# Heater suction cups



## Norman (Feb 13, 2011)

My Eheim heater suction cups refuse to stay attached to the glass. I've cleaned the suction cups, put vegetable oil on them and cleaned the glass. Still the suction cups won't adhere to the glass. GRRR... Is there a trick to this? It's making me crazy!


----------



## Y2KGT (Jul 20, 2009)

Once they go flat they are garbage. 

I recommend the Marineland Visi-therm suction cups. They stay soft and flexible for a very long time. I bought mine at Big Al's in Mississauga for $5.99 a pair. 
--
Paul


----------



## Jesurex (Oct 6, 2011)

try putting them in water and put it in the microwave for 10 seconds.

I assume the suction cups are super duper stiff now?


----------



## zenins (Sep 17, 2013)

I use the MagClips for heaters, canister filter intake tubes and returns.
They cost a lot compared to regular suction cups, but they are permanenet,
and have a variety of clip sizes to hold anything


----------



## Norman (Feb 13, 2011)

Thanks for everyone's input? I'd love to try the mag clips...any idea who sells them?


----------



## pyrrolin (Jan 11, 2012)

I got mag clips from somewhere and I used them on the spray bar of a canister filter and they work great, good strong magnets. Well worth it if in the budget.


----------



## VPM3 (Aug 9, 2012)

I use these and love them. I bought them here: http://aquariumsupplies.ca/

Dont buy them at BA they are expensive there. Be careful when threading in the clips they are only plastic.



zenins said:


> I use the MagClips for heaters, canister filter intake tubes and returns.
> They cost a lot compared to regular suction cups, but they are permanenet,
> and have a variety of clip sizes to hold anything


----------



## Y2KGT (Jul 20, 2009)

Norman said:


> Thanks for everyone's input? I'd love to try the mag clips...any idea who sells them?
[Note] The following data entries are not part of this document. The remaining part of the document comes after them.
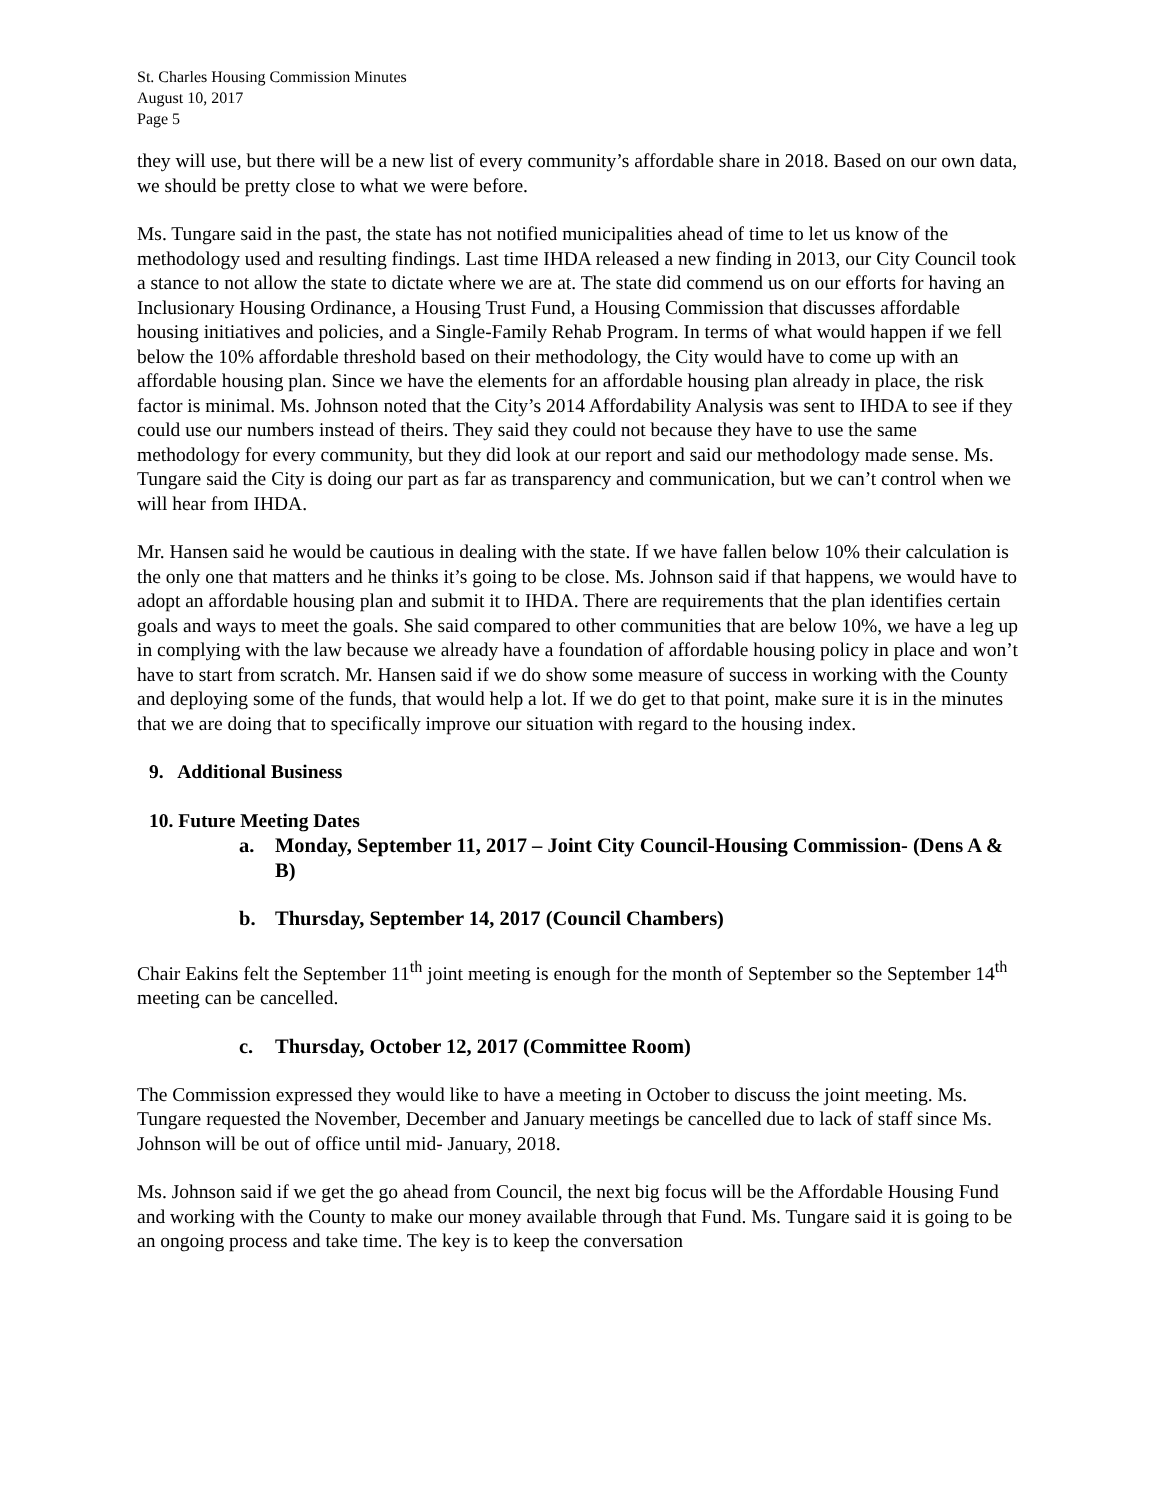St. Charles Housing Commission Minutes
August 10, 2017
Page 5
they will use, but there will be a new list of every community’s affordable share in 2018. Based on our own data, we should be pretty close to what we were before.
Ms. Tungare said in the past, the state has not notified municipalities ahead of time to let us know of the methodology used and resulting findings. Last time IHDA released a new finding in 2013, our City Council took a stance to not allow the state to dictate where we are at. The state did commend us on our efforts for having an Inclusionary Housing Ordinance, a Housing Trust Fund, a Housing Commission that discusses affordable housing initiatives and policies, and a Single-Family Rehab Program. In terms of what would happen if we fell below the 10% affordable threshold based on their methodology, the City would have to come up with an affordable housing plan. Since we have the elements for an affordable housing plan already in place, the risk factor is minimal. Ms. Johnson noted that the City’s 2014 Affordability Analysis was sent to IHDA to see if they could use our numbers instead of theirs. They said they could not because they have to use the same methodology for every community, but they did look at our report and said our methodology made sense. Ms. Tungare said the City is doing our part as far as transparency and communication, but we can’t control when we will hear from IHDA.
Mr. Hansen said he would be cautious in dealing with the state. If we have fallen below 10% their calculation is the only one that matters and he thinks it’s going to be close. Ms. Johnson said if that happens, we would have to adopt an affordable housing plan and submit it to IHDA. There are requirements that the plan identifies certain goals and ways to meet the goals. She said compared to other communities that are below 10%, we have a leg up in complying with the law because we already have a foundation of affordable housing policy in place and won’t have to start from scratch. Mr. Hansen said if we do show some measure of success in working with the County and deploying some of the funds, that would help a lot. If we do get to that point, make sure it is in the minutes that we are doing that to specifically improve our situation with regard to the housing index.
9. Additional Business
10. Future Meeting Dates
a. Monday, September 11, 2017 – Joint City Council-Housing Commission- (Dens A & B)
b. Thursday, September 14, 2017 (Council Chambers)
Chair Eakins felt the September 11<sup>th</sup> joint meeting is enough for the month of September so the September 14<sup>th</sup> meeting can be cancelled.
c. Thursday, October 12, 2017 (Committee Room)
The Commission expressed they would like to have a meeting in October to discuss the joint meeting. Ms. Tungare requested the November, December and January meetings be cancelled due to lack of staff since Ms. Johnson will be out of office until mid- January, 2018.
Ms. Johnson said if we get the go ahead from Council, the next big focus will be the Affordable Housing Fund and working with the County to make our money available through that Fund. Ms. Tungare said it is going to be an ongoing process and take time. The key is to keep the conversation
Big Al's and all the Canadian Online Retailers carry them.

Keep in mind that one package of Mag Clips is equivalent to only one suction cup. I use them for all my canister intake tubes and find them OK however my fish knock them off every once and a while.
--
Paul


----------



## BillD (Jun 5, 2006)

I use suction cups from the dollar store. Find one that will fit in the bracket and away you go.


----------



## Norman (Feb 13, 2011)

Thank you everyone for your suggestions! Going to search for some mag clips this weekend hopefully Big Al's will have some... I'm much too impatient to shop online...


----------